Training & Testing in Higher Precision
Closed this issue · 2 comments
Hi, I wonder if this codebase is possible to train and test in a higher precision?
I'm interested in training in W-8, A-8, G-8, E-8, and also test in W-8, A-8, G-8, E-8. But I realized that simply changing this line in the source/Option.py
file into bitsW = 8 # bit width of we ights
doesn't work. It will lead to explosion of gradients. I wonder if you have any suggestion on it?
@stevenygd
Hi, I have tried this configuration and faced the exploded gradient as well, but I transferred to other field and now have little time to deep into it. It is a very promising idea.

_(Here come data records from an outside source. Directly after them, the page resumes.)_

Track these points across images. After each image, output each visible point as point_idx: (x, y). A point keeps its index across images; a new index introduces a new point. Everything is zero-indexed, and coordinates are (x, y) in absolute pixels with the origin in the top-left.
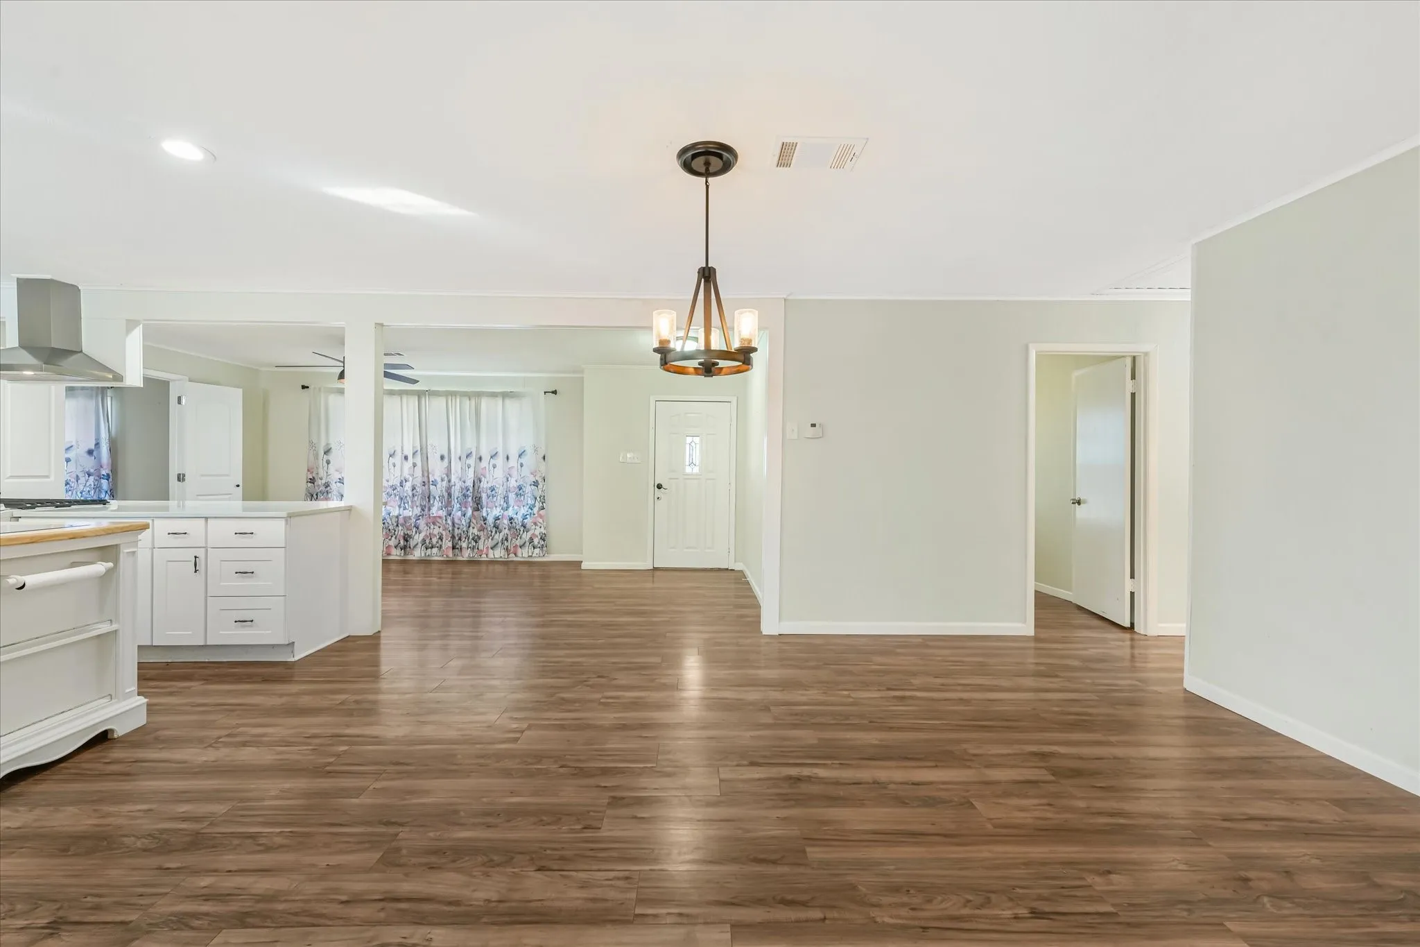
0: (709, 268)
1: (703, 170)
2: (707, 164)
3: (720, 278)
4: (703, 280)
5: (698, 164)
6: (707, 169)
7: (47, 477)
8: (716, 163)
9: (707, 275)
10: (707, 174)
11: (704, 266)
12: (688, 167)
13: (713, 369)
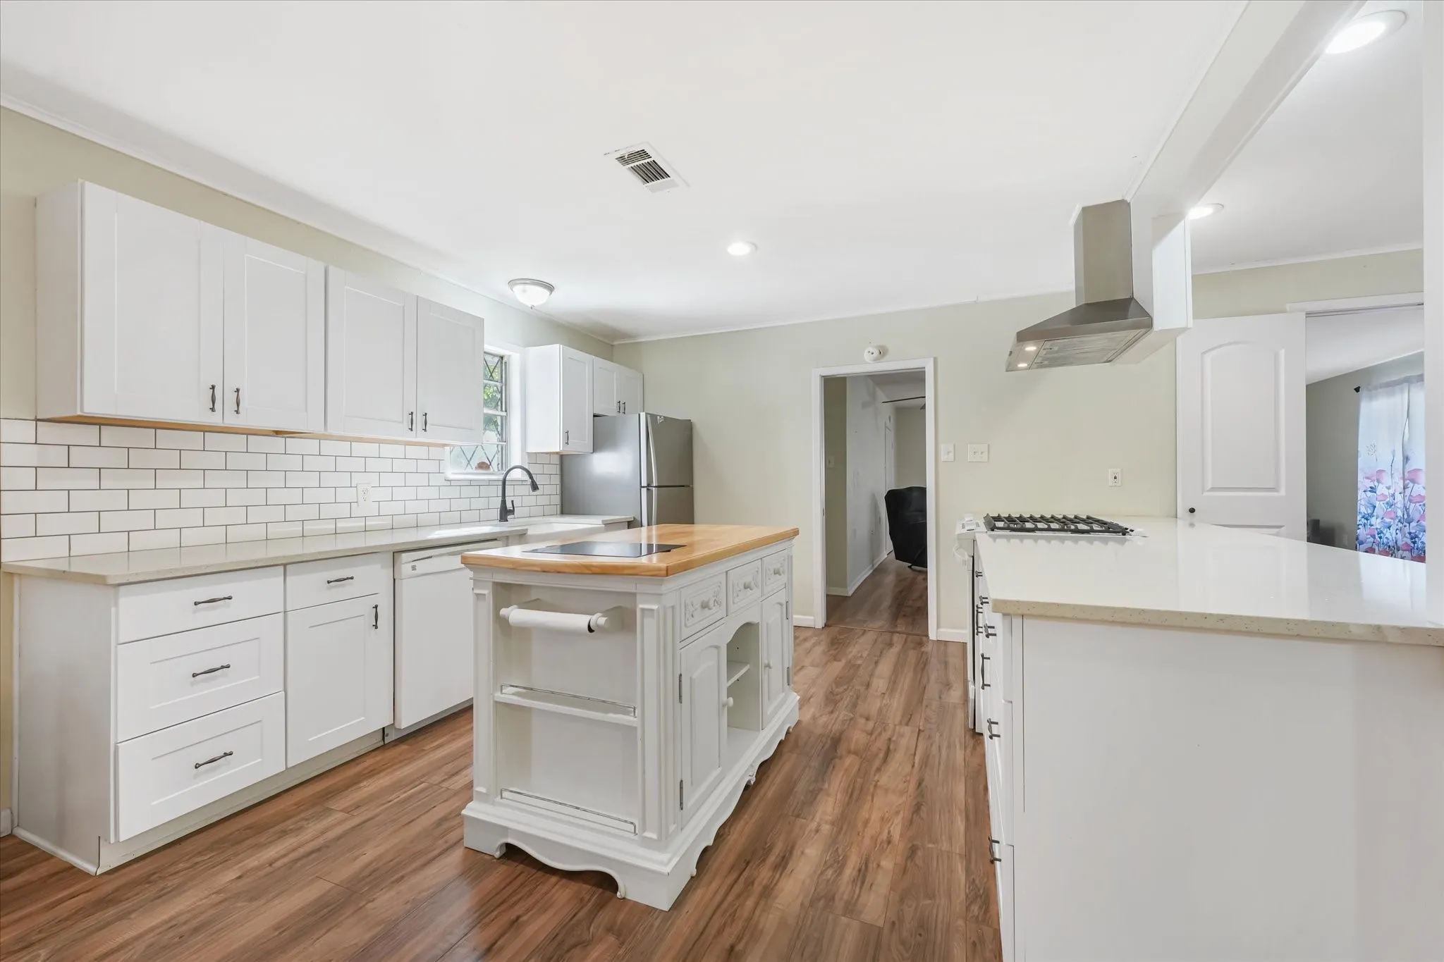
7: (1274, 489)
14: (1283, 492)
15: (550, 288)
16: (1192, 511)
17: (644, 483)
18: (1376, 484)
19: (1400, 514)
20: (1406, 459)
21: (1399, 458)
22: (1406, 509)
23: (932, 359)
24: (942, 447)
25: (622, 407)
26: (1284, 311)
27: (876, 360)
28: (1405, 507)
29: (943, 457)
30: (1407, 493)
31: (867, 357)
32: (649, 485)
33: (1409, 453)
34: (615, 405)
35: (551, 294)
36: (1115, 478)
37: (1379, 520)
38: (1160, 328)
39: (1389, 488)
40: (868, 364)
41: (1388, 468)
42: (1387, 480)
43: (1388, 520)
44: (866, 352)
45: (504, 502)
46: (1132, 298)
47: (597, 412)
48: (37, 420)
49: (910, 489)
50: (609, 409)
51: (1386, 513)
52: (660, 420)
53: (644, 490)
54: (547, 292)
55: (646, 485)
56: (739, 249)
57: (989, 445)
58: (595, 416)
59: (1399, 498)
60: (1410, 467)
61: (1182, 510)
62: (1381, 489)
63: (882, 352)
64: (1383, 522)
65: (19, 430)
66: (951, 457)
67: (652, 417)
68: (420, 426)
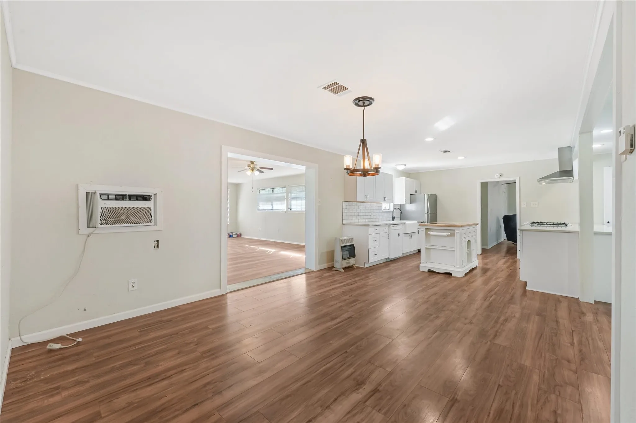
0: (364, 139)
1: (363, 105)
2: (364, 103)
3: (368, 143)
4: (362, 143)
5: (361, 103)
6: (364, 105)
8: (367, 103)
9: (363, 142)
10: (364, 106)
11: (363, 139)
12: (357, 105)
13: (366, 174)
17: (426, 212)
23: (518, 178)
24: (522, 203)
25: (416, 191)
27: (499, 177)
29: (522, 206)
31: (496, 177)
32: (428, 213)
38: (574, 179)
40: (496, 178)
44: (496, 175)
45: (393, 216)
46: (572, 170)
47: (411, 193)
48: (345, 201)
49: (512, 215)
50: (413, 193)
52: (430, 195)
53: (426, 214)
54: (404, 166)
57: (538, 202)
58: (411, 194)
61: (605, 222)
63: (501, 175)
65: (344, 203)
66: (525, 206)
67: (428, 195)
68: (385, 200)
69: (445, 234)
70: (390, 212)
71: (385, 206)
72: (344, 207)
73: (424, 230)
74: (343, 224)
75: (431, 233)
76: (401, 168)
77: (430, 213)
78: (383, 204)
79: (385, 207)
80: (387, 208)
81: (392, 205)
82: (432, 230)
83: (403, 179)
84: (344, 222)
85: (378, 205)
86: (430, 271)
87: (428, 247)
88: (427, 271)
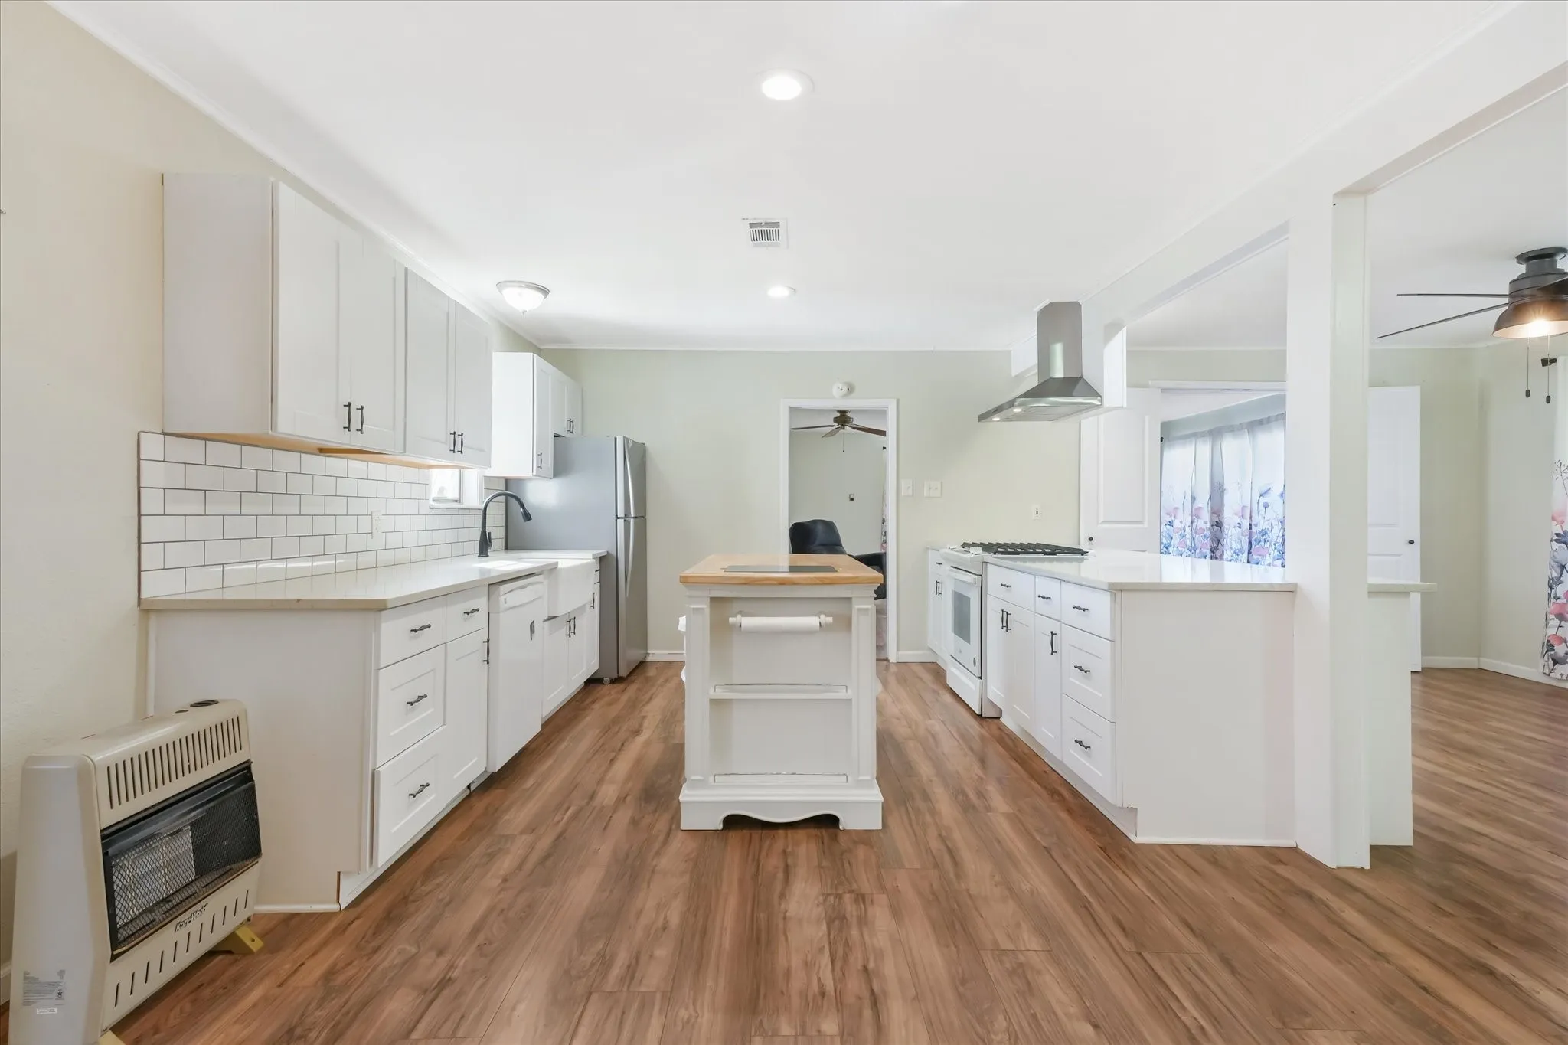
7: (1141, 522)
14: (1146, 525)
15: (545, 291)
16: (1091, 539)
17: (621, 514)
18: (1173, 518)
19: (1189, 543)
20: (1193, 499)
21: (1189, 498)
22: (1193, 539)
23: (895, 400)
24: (903, 483)
25: (570, 426)
26: (1146, 386)
27: (845, 396)
28: (1192, 537)
29: (903, 492)
30: (1194, 526)
31: (836, 392)
32: (626, 516)
33: (1194, 494)
34: (566, 424)
35: (545, 297)
36: (1037, 512)
37: (1175, 549)
38: (1108, 405)
39: (1181, 522)
40: (836, 400)
41: (1181, 507)
42: (1180, 513)
43: (1180, 549)
44: (835, 388)
45: (483, 534)
46: (1081, 377)
47: (559, 433)
48: (165, 434)
49: (814, 522)
50: (567, 430)
51: (1180, 543)
52: (630, 444)
53: (621, 522)
54: (540, 295)
55: (623, 516)
56: (779, 292)
57: (942, 483)
58: (556, 437)
59: (1188, 530)
60: (1196, 506)
61: (1084, 539)
62: (1177, 524)
63: (851, 389)
64: (1177, 550)
65: (153, 446)
66: (910, 492)
67: (626, 440)
68: (458, 447)
69: (813, 621)
70: (468, 512)
71: (443, 482)
72: (152, 474)
73: (705, 606)
74: (147, 610)
75: (748, 622)
76: (523, 303)
77: (635, 518)
78: (434, 472)
79: (441, 490)
80: (452, 493)
81: (473, 479)
82: (737, 606)
83: (526, 361)
84: (157, 587)
85: (410, 473)
86: (733, 822)
87: (721, 694)
88: (721, 827)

The problem is that you should always set kG > kW, otherwise the small changes of weight accumulation will immediately affect the forward propagation. In experiment, the gradients are mostly amplified, in the paper, the gap between 2-bit W and 8-bit G offers a buffer space to smooth the noise and filter out robust weight updates. Maybe that why 2W8G works fine while 8W8G not.
So I suggest that you can begin with W-8 A-8 G-float32 E-8 and try some dynamic scaling of the gradients.
Good luck : )
Try gradient clipping, e.g. change this line to
xmax = max(gmax, tf.reduce_max(tf.abs(x)))
where gmax
is some reasonable upper limit on gradient magnitude (estimate it from W-2 network, and experiment from there).